The fat in the head and neck accumulates when weight increases in OSA patients. Some previous studies have found that parapharyngeal fat pads can narrow UA [29], while other data do not show such effects [30]. Our results show significant differences in VPF and VMF between OSA patients and healthy subjects, and SNPF correlates with AHI. This suggests that fat accumulated at the parapharyngeal and mandibular areas will directly compress UA. Therefore, obesity has a double effect on the morphology of UA in OSA patients. On the one hand, it will lengthen UA. On the other hand, the increase of fat around the pharynx will squeeze and narrow UA when most of the dilator muscle activations are lost during sleep. Both factors make airway collapse and obstruction more likely during sleep in OSA patients. Our results show that the parameter SNUA in OSA patients is significantly smaller than in healthy subjects, but there is no correlation between SNUA and AHI. This is not surprising because the images were taken while awake rather than sleeping, and therefore the parameter SNUA only reflects the narrowest caliber of UA while awake. Because dilator muscle activities can be very different among patients under waking condition for maintaining normal breathing, the distribution of the narrowed size of UA obtained under such a condition can be very different from that during sleep, when most of dilator muscle activities are lost.

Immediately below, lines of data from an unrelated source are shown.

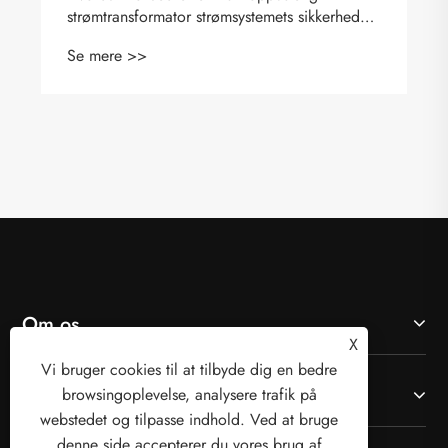
strømtransformator strømsystemets sikkerhed
og nøjagtighed
Se mere >>
Om os
X
Vi bruger cookies til at tilbyde dig en bedre
Produkter
browsingoplevelse, analysere trafik på
webstedet og tilpasse indhold. Ved at bruge
denne side accepterer du vores brug af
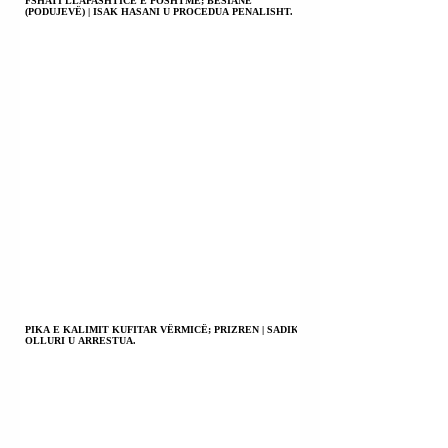
FSHATI LLAPASHTICË E POSHTME; BESIANË
(PODUJEVË) | ISAK HASANI U PROCEDUA PENALISHT.
PIKA E KALIMIT KUFITAR VËRMICË; PRIZREN | SADIK
OLLURI U ARRESTUA.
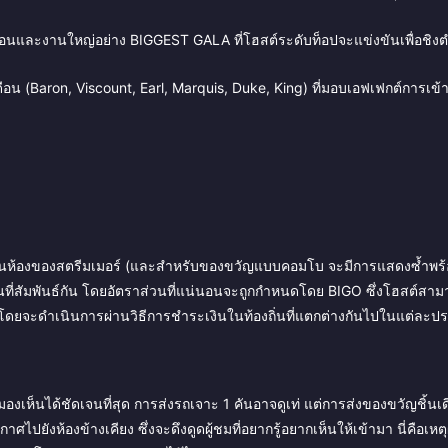
นและงานใหญ่อย่าง BIGGEST GALA ที่โฮสต์ระดับท็อปจะแข่งขันเพื่อชิง
 (Baron, Viscount, Earl, Marquis, Duke, King) ที่มอบเอฟเฟกต์การเข้าห
นห้องของสตรีมเมอร์ (และสำหรับของขวัญแบบคอมโบ จะมีการแสดงซ้ำพร้
นที่สัมพันธ์กัน โดยอัตราส่วนที่แน่นอนจะถูกกำหนดโดย BIGO ซึ่งโฮสต์สา
่ำ โดยจะดำเนินการผ่านวิธีการชำระเงินในท้องถิ่นที่แตกต่างกันไปในแต่ละป
งเห็นได้ชัดเจนที่สุด การส่งรถเจาะ 1 คันอาจดูเท่ แต่การส่งของขวัญชิ้นเดิ
ปยังห้องข้างเคียง ซึ่งจะดึงดูดผู้ชมที่อยากรู้อยากเห็นให้เข้ามา นี่คือเหตุ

We should mention that the number of patients included in the study is still small and all subjects in this study are male. The population of males with OSA is much higher than females [31], and we design, as the first step, the comparisons of morphological parameters between male healthy subjects and patients to study the effects of body weight on the airway length and therefore on OSA. Further investigations are needed to see whether the important conclusions of this study can be extend to females. Another limitation is that our patient group does not include mild OSA patients with AHI between 5 and 15. We only measured and analyzed data for moderate and severe OSA patients with AHI > 15 in this study. In addition, the subjects participated in this study are Chinese. We do not know whether the findings of this study can be applied to other population groups.

Conclusions

The important findings in this study prove our hypothesis, and reveal that although the amount of body weight and the distribution of deposited fat both affect airway length, and therefore OSA, the impact of fat distribution is larger than that of weight increase, and is a better predictor of who among obese people are more prone to OSA. The findings in this study can lead to a better understanding of OSA mechanism and will be of great significance in developing effective treatments for OSA.